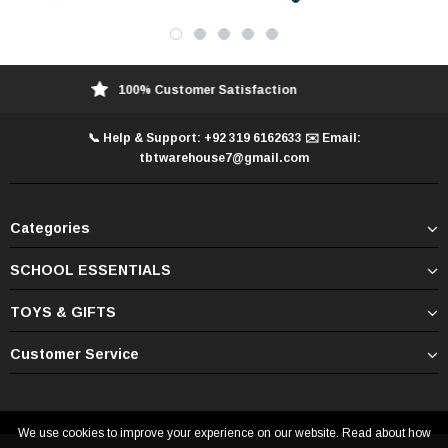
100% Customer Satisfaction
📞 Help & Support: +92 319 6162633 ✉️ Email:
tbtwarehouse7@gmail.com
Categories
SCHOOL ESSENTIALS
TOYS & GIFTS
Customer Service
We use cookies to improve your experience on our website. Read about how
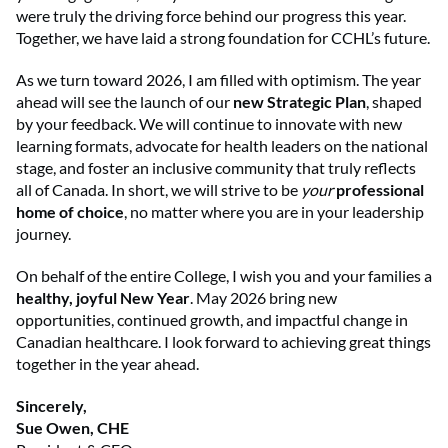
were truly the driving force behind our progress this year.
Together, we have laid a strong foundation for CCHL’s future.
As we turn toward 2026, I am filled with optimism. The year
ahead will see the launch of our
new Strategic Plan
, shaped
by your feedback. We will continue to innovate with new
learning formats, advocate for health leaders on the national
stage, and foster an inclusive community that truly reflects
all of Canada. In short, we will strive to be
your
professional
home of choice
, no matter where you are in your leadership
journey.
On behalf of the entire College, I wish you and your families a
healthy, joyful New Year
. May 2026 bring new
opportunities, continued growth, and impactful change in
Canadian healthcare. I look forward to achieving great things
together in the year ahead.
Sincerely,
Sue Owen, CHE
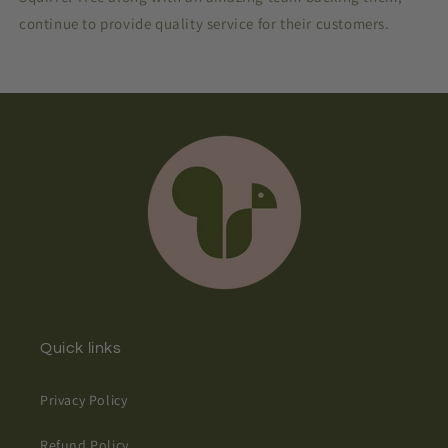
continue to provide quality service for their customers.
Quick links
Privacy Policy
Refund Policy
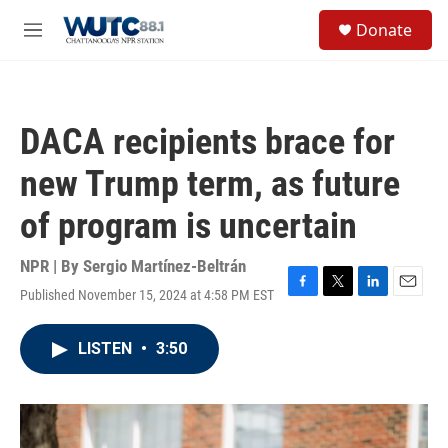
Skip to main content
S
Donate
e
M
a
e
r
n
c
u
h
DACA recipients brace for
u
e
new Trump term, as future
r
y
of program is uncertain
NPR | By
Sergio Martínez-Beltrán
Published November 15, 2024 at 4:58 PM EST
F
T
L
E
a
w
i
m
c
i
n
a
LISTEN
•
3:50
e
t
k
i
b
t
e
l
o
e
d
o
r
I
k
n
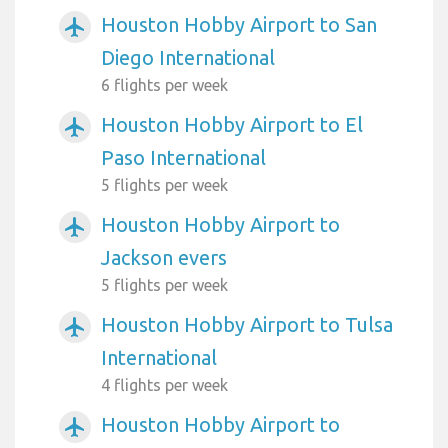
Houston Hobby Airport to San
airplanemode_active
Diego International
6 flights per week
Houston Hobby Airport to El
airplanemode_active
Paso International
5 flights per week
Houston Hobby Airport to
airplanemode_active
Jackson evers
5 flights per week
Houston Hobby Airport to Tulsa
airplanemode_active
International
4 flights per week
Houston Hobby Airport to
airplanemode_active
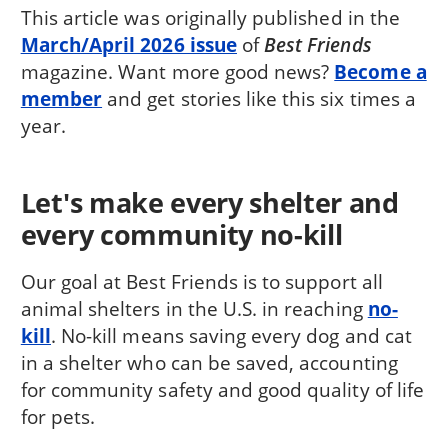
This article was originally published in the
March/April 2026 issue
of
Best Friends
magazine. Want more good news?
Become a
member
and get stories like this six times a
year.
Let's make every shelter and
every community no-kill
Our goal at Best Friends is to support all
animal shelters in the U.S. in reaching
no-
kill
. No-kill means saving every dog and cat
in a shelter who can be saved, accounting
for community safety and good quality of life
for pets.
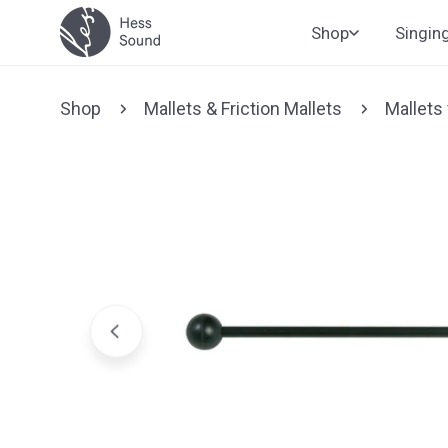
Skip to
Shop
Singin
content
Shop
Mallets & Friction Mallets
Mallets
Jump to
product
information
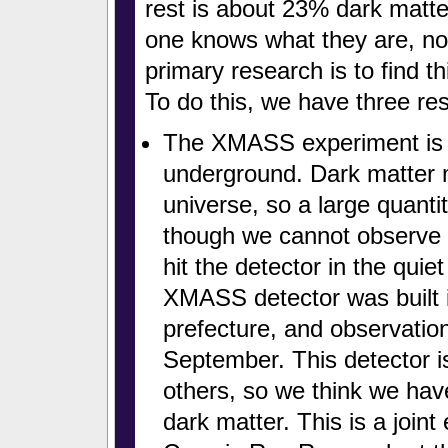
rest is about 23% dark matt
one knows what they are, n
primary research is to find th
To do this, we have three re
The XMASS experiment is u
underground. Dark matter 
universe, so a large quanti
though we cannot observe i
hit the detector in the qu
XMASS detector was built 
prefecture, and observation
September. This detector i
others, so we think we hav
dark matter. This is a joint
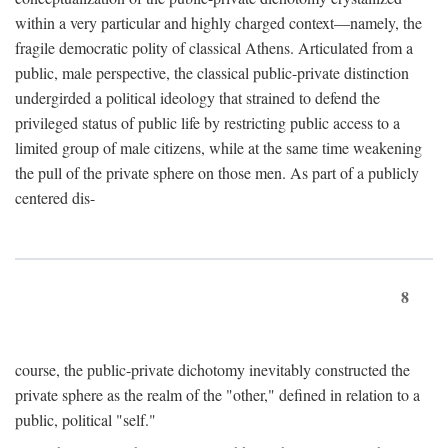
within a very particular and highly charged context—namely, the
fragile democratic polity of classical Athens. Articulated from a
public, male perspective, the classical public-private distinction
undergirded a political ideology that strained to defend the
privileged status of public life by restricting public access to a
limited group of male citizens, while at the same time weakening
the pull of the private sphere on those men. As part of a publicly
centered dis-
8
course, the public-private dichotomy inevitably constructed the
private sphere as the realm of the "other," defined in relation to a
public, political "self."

DIRECTIONS FOR THIS TASK -
Arrange the lines of the listing as a Markdown table with the columns Row and Text. Start at the beginning of the listing and go through the line that contains "We use cookies", giving each line a row number, skipping blank lines, and leaving out the pictures.

SOLUTION TO THE EXERCISE -
| Row | Text |
|---|---|
| 1 | 100% Customer Satisfaction |
| 2 | 📞 Help & Support: +92 319 6162633 ✉️ Email: |
| 3 | tbtwarehouse7@gmail.com |
| 4 | Categories |
| 5 | SCHOOL ESSENTIALS |
| 6 | TOYS & GIFTS |
| 7 | Customer Service |
| 8 | We use cookies to improve your experience on our website. Read about how |